Thomas A. Abrams MD: Oh, I completely agree with you on that.

Philip A. Philip, MD, PhD, FRCP: Combination with bevacizumab in colon cancer, EGFR blocker, ECF in gastric cancer.

Thomas A. Abrams MD: It is inappropriate to extrapolate data from the metastatic setting to the adjuvant setting; we know that. It doesn’t work. As appealing, intellectually, as that would be, it doesn’t translate into good practice and we know that from many, many trials. The neoadjuvant setting is qualitatively different from the adjuvant setting for the reasons that you enumerated. Patients are really beaten up after a Whipple. They are not able to get the same degree of treatment that they can pre-operatively and that’s why pre-operative treatment is very appealing. And I’m glad that we are devoting more of our resources to studying the neoadjuvant setting.

Johanna Bendell, MD: So, outside of the trial, both ya’ll are giving gemcitabine adjuvantly as a single agent?

Thomas A. Abrams MD: Yes.

Philip A. Philip, MD, PhD, FRCP: Adjuvant?

Johanna Bendell, MD: Yes.

Philip A. Philip, MD, PhD, FRCP: Yes, I’m giving gemcitabine. One has to keep in mind something, which Caio brought up: if you give capecitabine, it’s also correct because the studies haven’t shown really that gemcitabine is better than fluoropyrimidines.

Caio Rocha Lima, MD: That’s right.

Philip A. Philip, MD, PhD, FRCP: Ironically, it is easier to use. But, certainly, gemcitabine has become our standard and we use it for clinical trials, control arms, etc. But the reality is that fluoropyrimidines are as good as gemcitabine.

Johanna Bendell, MD: George, I know something’s coming…

George P. Kim, MD: When I was at Mayo, we gave FOLFIRINOX, we gave gemcitabine/Abraxane in the adjuvant setting, so we’ve done it before. It’s like the patient you described who went through the data, and he was very good. He went through the data and he said, “This is what I want.” And it gets back to the earlier discussion, what does the patient want? We think we know. These drugs are going to fail in the adjuvant setting. But then why are we doing the trials if we think they’re going to fail in the adjuvant setting? Because we don’t know. We’re waiting for the trials to read out. The Abraxane trial, the FOLFIRINOX trial, and these may be advances. So to dismiss them, I don’t know.

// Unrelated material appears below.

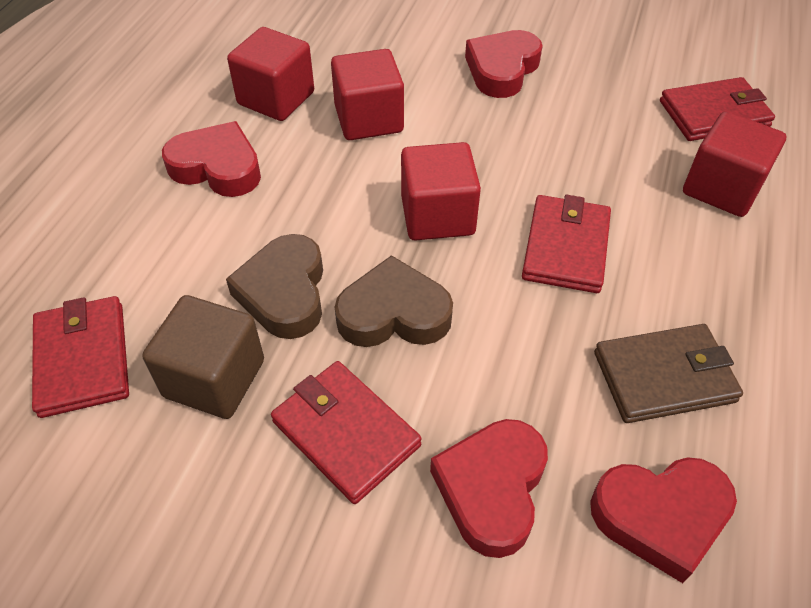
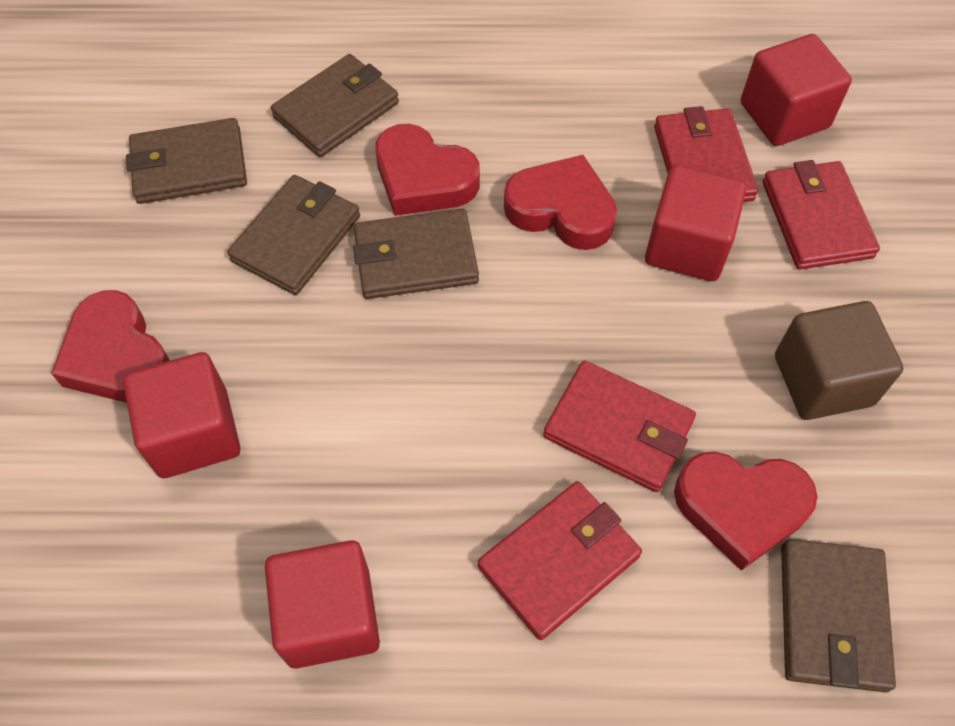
brown heart: 2 -> 0
brown wallet: 1 -> 5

Then why are we bothering with all these big trials? We’re doing them because we want to advance the science, we want to advance the field. And let’s face it, gemcitabine is not the greatest drug, and I’m not going to give them gemcitabine/erlotinib. So what are you going to do? You know they’re going to come back. They have lymph node—positive disease, they have some tumor that makes you nervous. What are you going to do? You’re really going to just stick to gemcitabine right now? The FDA approved these trials. These trials are ongoing. They’re already accrued, and the RTOG is doing the adjuvant trial and they’re bringing in other chemotherapies like gemcitabine/Abraxane. So there’s some precedent to do that, but also I agree with you: you’ve got to be careful and you want to make sure the patient is a partner in making that decision.

Philip A. Philip, MD, PhD, FRCP: But, this is an interesting statement. I mean, if a patient comes to me and says, “I want FOLFIRINOX,” I have to say I don’t have data. And, in this case, his wife said, “Well, if you don’t have data, it doesn’t mean it does not work.” So are we going to start thinking that way? Because you know, we don’t do that.

George P. Kim, MD: What are you going to tell the RTOG when they want to use gemcitabine/Abraxane?

Philip A. Philip, MD, PhD, FRCP: But they’re doing it as part of the clinical trial.

Thomas A. Abrams MD: Right. That is the huge distinction. To bring a clinical trial experimental arm into your practice off of protocol, I wouldn’t do it. You run the risk of harming the patient, and to me, as much as we think that gemcitabine is not a great adjuvant therapy, gemcitabine/Abraxane could be worse. FOLFIRINOX could be worse and then you would really be doing the patient a disservice.

Transcript Edited for Clarity

Johanna Bendell, MD: Incredible controversy in a setting with limited treatment options, very difficult disease. And the answer is going to be in the clinical trials.